Steadman y el jefe del tercer equipo confirmaron sus instrucciones.
Little se puso los guantes, el gorro y el casco, pensando en el montón de armas automáticas, granadas de mano y chalecos antibalas que había sido robado.
—Vale —dijo—. El equipo Alfa delante. Vamos poco a poco. Cubríos todo lo que podáis. Y estad a punto para encender las velitas.
Dentro de la residencia de los Papandolos (la casa de los limones, la casa de las fotografías, la casa de la familia), Wyatt Gillette pegaba la cara a las cortinas de encaje que recordaba haber visto bordar a la madre de Elana un otoño. Desde esta nostálgica posición de ventaja vio cómo los hombres del FBI comenzaban a entrar.
Centímetro a centímetro, con cuidado.
Miró en el cuarto contiguo, detrás de él, y vio a Elana tumbada boca abajo que le pasaba el brazo a su madre por los hombros. Cerca tenía a Christian, su hermano, quien tenía la cabeza erguida y miraba a Gillette a los ojos con inmenso odio.
No había nada que pudiera decirles que fuera adecuado y siguió en silencio, volviéndose de nuevo hacia la ventana.
Ya había decidido qué iba a hacer: de hecho, lo había decidido antes pero deseaba pasar los últimos momentos de su vida con la mujer que amaba.
Lo irónico del caso es que Phate le había dado la idea.
Tú eres el héroe con defectos. Defectos que lo meten en líos. Vaya, y al final harás algo heroico y los salvarás y el público llorará por ti
…
Iba a salir con los brazos en alto. Bishop le había dicho que no se fiarían de él y que pensarían que era un suicida que llevaba una bomba o que escondía un arma. Phate y Shawn lo habían dispuesto así para que la policía se esperase lo peor. Pero los agentes también eran humanos: podían vacilar. Y, si lo hacían, podrían creerlo y dejar que salieran Elana y su familia.
Pero en cualquier caso nunca llegarás al nivel último del juego
.
Y aunque no lo hiciera (si le disparaban y lo mataban) registrarían su cuerpo y verían que estaba desarmado y podrían pensar que los de dentro accederían a rendirse sin problemas. Y luego descubrirían que todo había sido un terrible error.

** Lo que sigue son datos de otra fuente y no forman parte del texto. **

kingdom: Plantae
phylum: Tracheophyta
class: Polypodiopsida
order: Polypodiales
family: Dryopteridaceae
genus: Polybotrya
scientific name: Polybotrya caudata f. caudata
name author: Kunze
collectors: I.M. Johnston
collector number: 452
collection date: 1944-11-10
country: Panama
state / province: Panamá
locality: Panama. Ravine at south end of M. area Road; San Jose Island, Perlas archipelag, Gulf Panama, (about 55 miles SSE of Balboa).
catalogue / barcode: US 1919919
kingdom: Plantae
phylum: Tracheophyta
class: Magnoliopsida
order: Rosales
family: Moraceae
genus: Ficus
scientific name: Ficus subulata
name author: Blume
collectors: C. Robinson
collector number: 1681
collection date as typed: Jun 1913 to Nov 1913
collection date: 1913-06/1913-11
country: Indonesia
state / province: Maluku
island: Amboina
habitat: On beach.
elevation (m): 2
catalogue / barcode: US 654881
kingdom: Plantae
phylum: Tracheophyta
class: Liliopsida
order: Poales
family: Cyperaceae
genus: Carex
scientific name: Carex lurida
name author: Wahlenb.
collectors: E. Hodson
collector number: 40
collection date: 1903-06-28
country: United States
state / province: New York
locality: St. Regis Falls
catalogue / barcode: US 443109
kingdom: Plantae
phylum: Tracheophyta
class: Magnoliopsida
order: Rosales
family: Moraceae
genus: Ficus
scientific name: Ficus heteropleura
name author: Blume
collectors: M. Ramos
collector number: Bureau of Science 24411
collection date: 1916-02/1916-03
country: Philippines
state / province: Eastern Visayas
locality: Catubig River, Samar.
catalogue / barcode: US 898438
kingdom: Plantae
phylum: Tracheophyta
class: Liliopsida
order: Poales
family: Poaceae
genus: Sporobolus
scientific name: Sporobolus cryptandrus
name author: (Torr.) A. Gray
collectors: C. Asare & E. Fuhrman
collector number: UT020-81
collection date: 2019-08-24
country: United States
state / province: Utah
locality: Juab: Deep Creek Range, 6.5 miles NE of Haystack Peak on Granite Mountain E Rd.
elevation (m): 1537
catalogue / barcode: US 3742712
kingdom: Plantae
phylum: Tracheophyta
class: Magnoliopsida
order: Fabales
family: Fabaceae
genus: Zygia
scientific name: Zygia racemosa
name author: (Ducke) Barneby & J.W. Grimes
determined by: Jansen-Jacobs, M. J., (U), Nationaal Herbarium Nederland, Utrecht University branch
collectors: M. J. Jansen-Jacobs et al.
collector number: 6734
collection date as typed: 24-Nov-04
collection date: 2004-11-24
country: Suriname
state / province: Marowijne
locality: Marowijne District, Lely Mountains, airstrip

Miró a su mujer. Pensó que incluso entonces estaba preciosa. Ella no alzó la vista y él se sintió mejor por eso: no podría haber soportado la carga de su mirada.
Temeroso de que cuando saliera un francotirador pudiera ver a Elana o a su familia e interpretar mal cualquier gesto y abrir fuego, decidió apagar todas las luces de la planta baja. Mientras entraba en el estudio para hacerlo, se fijó en un viejo clónico de IBM. Wyatt Gillette pensó en todas las horas que había pasado on–line en los últimos días. Si no podía llevarse el amor de Elana a la tumba, al menos lo acompañarían los recuerdos de las horas pasadas en la Estancia Azul.
Con cuidado, lentamente, temeroso de que por la ventana lo viera un francotirador, fue apagando las restantes luces de la casa.
* * *
Los agentes del equipo Alfa reptaban lentamente hasta la casa de estuco de las afueras: un escenario nada grato para llevar a cabo este tipo de operaciones. Mark Little mandó al equipo Alfa que se cubriera tras un macizo de rododendros erizados de púas a unos seis metros al oeste de la casa.
Hizo una señal con la mano a tres de sus hombres de cuyos cinturones colgaban las potentes granadas detonadoras. Corrieron a posicionarse bajo las ventanas de la sala, de la cocina y del salón y quitaron las anillas a las granadas. Se les unieron otros tres que llevaban barras para romper los cristales de las ventanas, y así permitir que sus compañeros lanzaran sus granadas dentro.